Catie bent closer to him, her arms akimbo as she studied the wound. At least now she had something safer than politics to discuss with him. “You don’t need Mr. Routt just yet. I can tend to this well enough myself.”
He glanced at her skeptically and tugged his neckcloth loose with his thumb. “How do I know you won’t put arsenic in the dressing, and thus be rid of one more wretched redcoat?”
“You don’t know. You’ll simply have to trust me.” Without waiting for an answer, Catie went to one of the wall cabinets and took down a wooden box filled in readiness with neatly rolled bandages and lint, scissors, needles and waxed thread. Next she hung a kettle of water over the coals to boil, and laid a clean towel and a dish of soap on the table beside Anthony.
Yet as Anthony watched her preparations, his doubts grew. The only other woman to nurse him had been his own grandmother, when he was still a boy. And considering how this woman had practically spat at him this afternoon, trusting her now hardly seemed wise.
He pushed himself up from the chair, leaning heavily on the edge of the table. “A lady such as yourself needn’t do such—such tasks.”

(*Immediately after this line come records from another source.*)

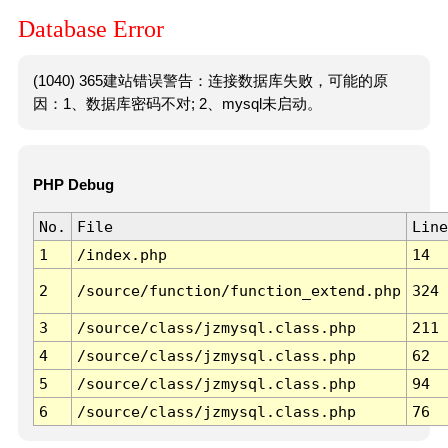
Database Error
(1040) 365建站错误警告：连接数据库失败，可能的原
因：1、数据库密码不对; 2、mysql未启动。
PHP Debug
No.
File
Line
1
/index.php
14
2
/source/function/function_extend.php
324
3
/source/class/jzmysql.class.php
211
4
/source/class/jzmysql.class.php
62
5
/source/class/jzmysql.class.php
94
6
/source/class/jzmysql.class.php
76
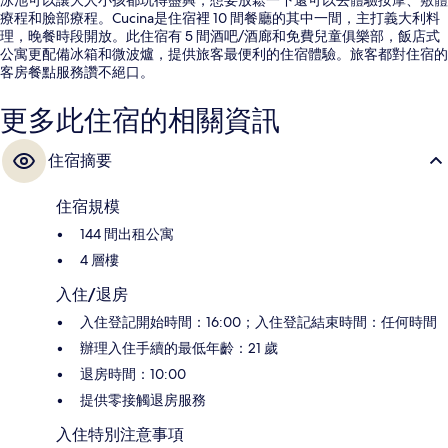
療程和臉部療程。Cucina是住宿裡 10 間餐廳的其中一間，主打義大利料
理，晚餐時段開放。此住宿有 5 間酒吧/酒廊和免費兒童俱樂部，飯店式
公寓更配備冰箱和微波爐，提供旅客最便利的住宿體驗。旅客都對住宿的
客房餐點服務讚不絕口。
更多此住宿的相關資訊
住宿摘要
住宿規模
144 間出租公寓
4 層樓
入住/退房
入住登記開始時間：16:00；入住登記結束時間：任何時間
辦理入住手續的最低年齡：21 歲
退房時間：10:00
提供零接觸退房服務
入住特別注意事項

“You won’t escape that way, sir,” she said softly. How could a man as tall and strong as this one be so clearly terrified of her? Jon had been right when he’d called her kindhearted. Perhaps because she’d been something of a stray herself, no mongrel was ever turned from her door without a plate of scraps. She’d always been tender that way, and she doubted she could ever bring herself to harm any creature, beast or man, enemy or not.

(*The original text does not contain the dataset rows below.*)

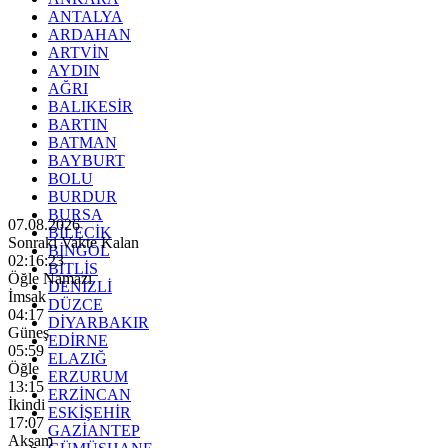
ANTALYA
ARDAHAN
ARTVİN
AYDIN
AĞRI
BALIKESİR
BARTIN
BATMAN
BAYBURT
BOLU
BURDUR
BURSA
07.08.2026
BİLECİK
Sonraki Vakte Kalan
BİNGÖL
02:16:21
BİTLİS
Öğle Namazı
DENİZLİ
İmsak
DÜZCE
04:17
DİYARBAKIR
Güneş
EDİRNE
05:59
ELAZIĞ
Öğle
ERZURUM
13:15
ERZİNCAN
İkindi
ESKİŞEHİR
17:07
GAZİANTEP
Akşam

Yet even so, the hazy reality of what he was to her pricked uneasily at her conscience. Was she being kind to him only because he was a man in sore need of her help, or in spite of it?
Anthony thought of the long retreat from Lexington to Charlestown, when he first learned that the people they’d come to protect didn’t want protecting. The rebel marksmen had stayed hidden in houses and behind walls, like the one who’d fired at him tonight, and like that unseen man, the Massachusetts rebels had almost always found their mark. His regiment had formed the rear guard of the retreat, and over the musket fire and screams of the wounded and dying he had shouted at his men until he was hoarse, to hold their lines steady, to reload, to fire, to be brave.
But by the time they reached Charlestown, more than two hundred British soldiers had been wounded or killed outright, and those marked as missing, those left behind, had found no mercy at all at the hands of the enemy, even hands that seemed as gentle as Catharine Hazard’s. Better to leave now, to find Routt. Aye, Routt he could trust.